Lo más cerca que estuvo de casarse, sin embargo, fue con la bailarina de revista Doris Deal. La relación era casi platónica: la llevaba a comer y se daban la mano, pero él terminó diciéndole que no estaba listo para el matrimonio y ella lo dejó. Tuvo otra relación cercana con la actriz australiana Annette André, a quien sí llegó a proponerle casamiento. Ella pensó que era un chiste, o fue la manera más educada que encontró para rechazarlo. Las versiones sobre lo que en verdad pasaba van del terror a la intimidad, a las fuentes en off que aseguran –según el libro Beautiful Idiots, Brilliant Lunatics, de Rob Baker– que era homesexual o impotente y que era por eso que evitaba el contacto sexual.
En la biografía Funny, Peculiar, de Mark Lewisohn, el cómico Bob Monkhouse da otra pista sobre sus inclinaciones: “Quería que sus mujeres fueran más ingenuas que él, que lo admiraran. Quería que lo masturbaran y le hicieran sexo oral. Me dijo: ‘Tengo escalofríos cuando se arrodillan entre mis piernas y me miran. Y quiero que me digan Sr. Hill, no Benny. ‘¿Le parece bien así, Sr. Hill?.’ Cuando le pregunté por qué, me dijo: ‘Bueno, es que me parece respetuoso’”.
Sus biógrafos coinciden en que no sólo le escapaba a la intimidad, sino que también tenía un miedo atroz a gastar su dinero. Aunque el éxito internacional del Show de Benny Hill le reportaba millones, vivía con una frugalidad rayana en la avaricia. No tenía auto ni casa propia en Londres: alquilaba su departamento de Teddington, cerca del estudio donde grababa el programa, hasta donde prefería ir caminando antes que gastar en taxis. Usaba su ropa “hasta que se ajaba” y remendaba sus zapatos con pegamento una y otra vez antes de comprar unos nuevos. Compraba sólo comida de oferta en el supermercado y vivía prácticamente a base de “fish and chips”.
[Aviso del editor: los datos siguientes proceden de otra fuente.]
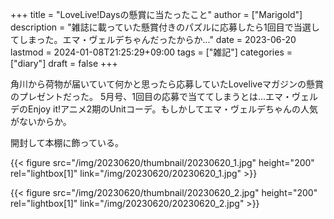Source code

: +++
title = "LoveLive!Daysの懸賞に当たったこと"
author = ["Marigold"]
description = "雑誌に載っていた懸賞付きのパズルに応募したら1回目で当選してしまった。エマ・ヴェルデちゃんだったからか..."
date = 2023-06-20
lastmod = 2024-01-08T21:25:29+09:00
tags = ["雑記"]
categories = ["diary"]
draft = false
+++

角川から荷物が届いていて何かと思ったら応募していたLoveliveマガジンの懸賞のプレゼントだった。
5月号、1回目の応募で当ててしまうとは...エマ・ヴェルデのEnjoy it!アニメ2期のUnitコーデ。もしかしてエマ・ヴェルデちゃんの人気がないからか。

開封して本棚に飾っている。

{{< figure src="/img/20230620/thumbnail/20230620_1.jpg" height="200" rel="lightbox[1]" link="/img/20230620/20230620_1.jpg" >}}

{{< figure src="/img/20230620/thumbnail/20230620_2.jpg" height="200" rel="lightbox[1]" link="/img/20230620/20230620_2.jpg" >}}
Esa dieta seguramente colaboró con sus problemas de obesidad: pesaba más de 100 kilos. El 11 de febrero de 1992, tras sufrir un ataque al corazón, los médicos le recomendaron que perdiera peso y que se hiciera un bypass coronario, a lo que se negó rotundamente. También se le diagnosticó una insuficiencia renal. Durante esa internación en el Royal Brompton Hospital, fue visitado por una celebridad que lo admiraba y que años más tarde sería otro de los primeros grandes cancelados: Michael Jackson. Su imagen junto al cantante es una de sus últimas fotos públicas.
Dos meses después moriría solo en su casa a causa de una trombosis coronaria. Tenía 68 años. Aunque la pantalla de su viejo televisor ya no transmitía su show, seguía siendo una estrella en el resto del mundo, que asociaba su nombre al humor inglés. El libro de Rob Baker da cuenta de sus dos involuntarios y algo macabros chistes póstumos. El 20 de abril de 1992 Benny fue citado por la prensa como “muy triste” por la muerte del comediante Frankie Howerd, que había sufrido un infarto: “Éramos grandes amigos”. Lo eran, pero Hill jamás hizo esa declaración, porque ya estaba muerto.
El que contestó por él fue su agente, Kirkland, que comenzaba a preocuparse porque el actor no respondía a sus llamados. Lo encontraría cinco días más tarde, alertado por un vecino. Fue entonces cuando trepó a una escalera y alcanzó a verlo en el sillón, frente a la única compañía con la que se había sentido seguro en toda su vida: la de la televisión.
En su última salida, Benny le había mandado un telegrama a su amigo Howerd deseándole una pronta recuperación de sus problemas cardíacos. El mensaje llegaría luego de la muerte de ambos: “Dejá de robarme los chistes, acá el que hace las bromas sobre ataques al corazón soy yo”.